Monday 12 May 2014

Regrets I have and how to overcome them


This whole idea of having no regrets? Well, everyone has them, and the only way to avoid making the same mistakes again is to learn from them. Everyone has regrets.

So here's 3 things I regret and what I've learnt from them.

1. Going on a second date with someone that you have absolutely no interest in. After feeding the ducks on date 1, walking round and round the same lake, getting colder, all of a sudden the heavens opened. Sadly, it was not the dawning realisation that I'd discovered 'the one'. The sun was not smiling it's rays down upon us, it was in fact pissing it down.
So we ran back to the W reg Renault Clio and did not passionately kiss like the scene from the rainy boat from The Notebook.
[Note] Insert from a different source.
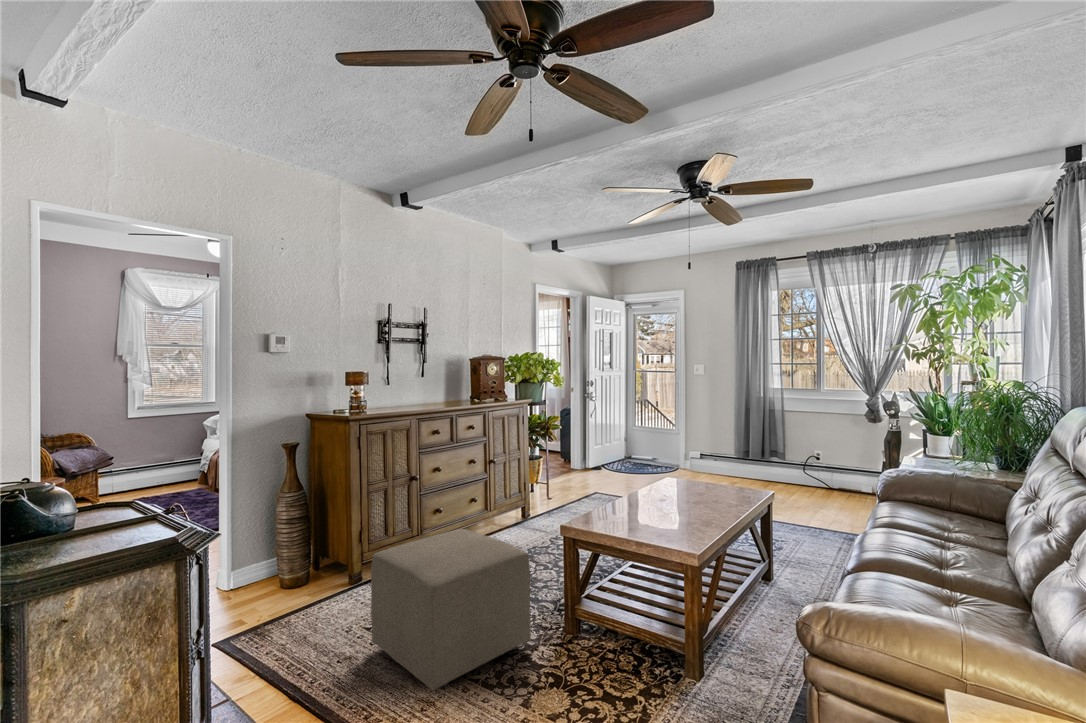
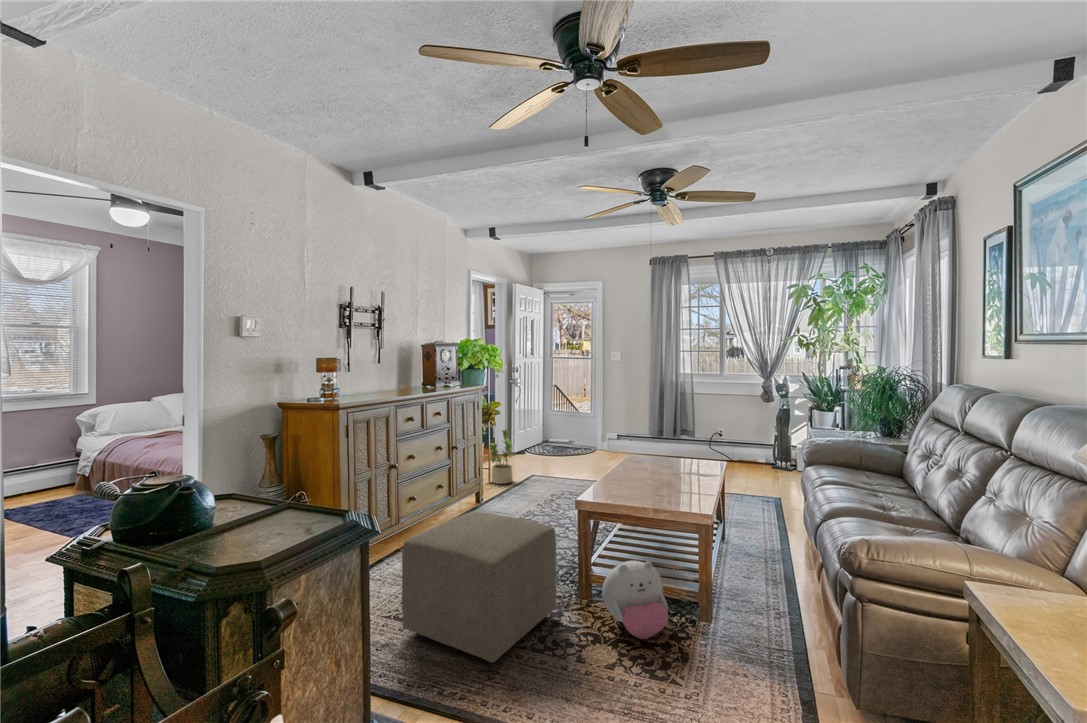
potted plant: none [540,445,569,501] -> present [486,430,513,484]
plush toy: none [572,598,640,689] -> present [602,561,669,639]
We drove to Morrisons.
After all this, I decided for some reason that date 2 (bowling) would be a good idea. This resulted in 'Jack's a dick', which is now widely known as the get out clause for any bad date in my entire friendship circle. I literally had to ask a friend to ring me fake crying. In future, I'll just be honest. Lesson learned.

2. Underestimating myself. I'm aware this sounds a bit cheesy. But I've come to realise that I'm actually quite good at a lot of things. I'm just incredibly harsh on myself in lots of ways. I'm very good at 'what ifs', but when I actually take a step back from the situation, I realise that things really aren't that bad.
It infuriates me when other people tell me I can't do something, or will find something hard, and it infuriates me even more when I soak it in and say nothing to them. Actually, who is anyone else to say you can't do something? No one. They aren't in your head, your position and haven't lived your experiences. How do they know? Well it's quite simple, they just don't.
If someone tried to tell me I couldn't leap across the Grand Canyon in one jump, I'd be like, 'cheers for that advice, thanks for the tip-off', but I've almost abandoned my career before it started and spent a year feeling worthless because I listened to someone else underestimating me in the past. It becomes a self fulfilling prophecy. What a waste of time. You make yourself happy, if you know you'll be fine, chances are you will be.
So when I feel rubbish, I try to make myself aware that I'm underestimating myself and that others might be too.

3. I will eternally regret trying to grow up too soon. Through my whole childhood I was desperate to be a proper adult and glamourised almost every aspect of what that would be like. I wore make up when I was 12 because I felt like I needed it, and something like that just seems ridiculous now.
 I remember being 3 years old, eating marmalade on toast with my Mum. She went to the loo, and when she came back I demanded to know whether she'd washed her hands, because that's what all grown ups say when you've been for a wee. Little did I know that they only speak in that way to children. Fail mini Liv, fail. I just wanted to be one of them! I relished being a big sister, even though my little sister was bossier than me in her shiny red boots. The devastation.
I think I never really did being a teenager, I felt like I did being 13 to 18 in one year, and I went straight into my career after uni. Part of me wonders, if I just enjoyed being young, how much more really awesome stuff could I have done? I'd probably have made tonnes more mistakes. I could have just been really skint. But that's part of it perhaps. I still really want to go travelling. Maybe I will one day.

So my advice to myself is, be honest, value yourself, and don't grow up too soon.
Hmm, I like that. I'm off to eat some cheesecake.